From a market size perspective, the key message from this earnings call is the diversification of demand sources. Management explained that agentic AI workloads are creating new front-end connectivity demand that was not previously anticipated, representing additional TAM beyond what was expected. All three optical portfolio segments (DSP, silicon photonics PIC, ZeroFlap optical modules) are each projected to independently exceed the overall FY27 growth rate, with ZF Optics, featuring a three-digit dollar ASP structure, expected to become the largest revenue contributor within the optical portfolio.

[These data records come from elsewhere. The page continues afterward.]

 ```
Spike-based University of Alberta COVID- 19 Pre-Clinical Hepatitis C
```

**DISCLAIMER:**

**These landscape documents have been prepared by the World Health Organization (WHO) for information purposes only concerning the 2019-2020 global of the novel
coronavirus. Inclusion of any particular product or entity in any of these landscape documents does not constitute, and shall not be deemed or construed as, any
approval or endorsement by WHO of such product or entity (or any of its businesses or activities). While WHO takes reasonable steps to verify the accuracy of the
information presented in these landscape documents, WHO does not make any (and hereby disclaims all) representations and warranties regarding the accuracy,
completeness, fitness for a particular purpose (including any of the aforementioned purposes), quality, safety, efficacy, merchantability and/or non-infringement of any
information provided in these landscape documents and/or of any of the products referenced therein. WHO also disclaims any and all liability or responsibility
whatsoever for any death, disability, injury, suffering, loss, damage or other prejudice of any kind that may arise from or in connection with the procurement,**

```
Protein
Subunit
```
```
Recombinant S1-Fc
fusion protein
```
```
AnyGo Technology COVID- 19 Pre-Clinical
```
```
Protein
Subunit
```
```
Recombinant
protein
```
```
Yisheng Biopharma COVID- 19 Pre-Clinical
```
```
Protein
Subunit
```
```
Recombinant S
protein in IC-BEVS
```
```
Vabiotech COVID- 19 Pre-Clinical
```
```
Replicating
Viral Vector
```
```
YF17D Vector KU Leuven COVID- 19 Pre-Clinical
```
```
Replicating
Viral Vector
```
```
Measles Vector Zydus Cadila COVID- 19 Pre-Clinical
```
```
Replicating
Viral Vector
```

From a competitive landscape perspective, the transition from 800G to 1.6T is the key variable. This transition will simultaneously drive an increase in physical ports per GPU (adoption of 2-port designs) and ASP uplift, with management directly stating the possibility of a scenario where the long-term optical-to-copper revenue mix surpasses 50:50 in favor of optical. This means Credo’s TAM is expanding beyond copper interconnects into the broader optical communications market.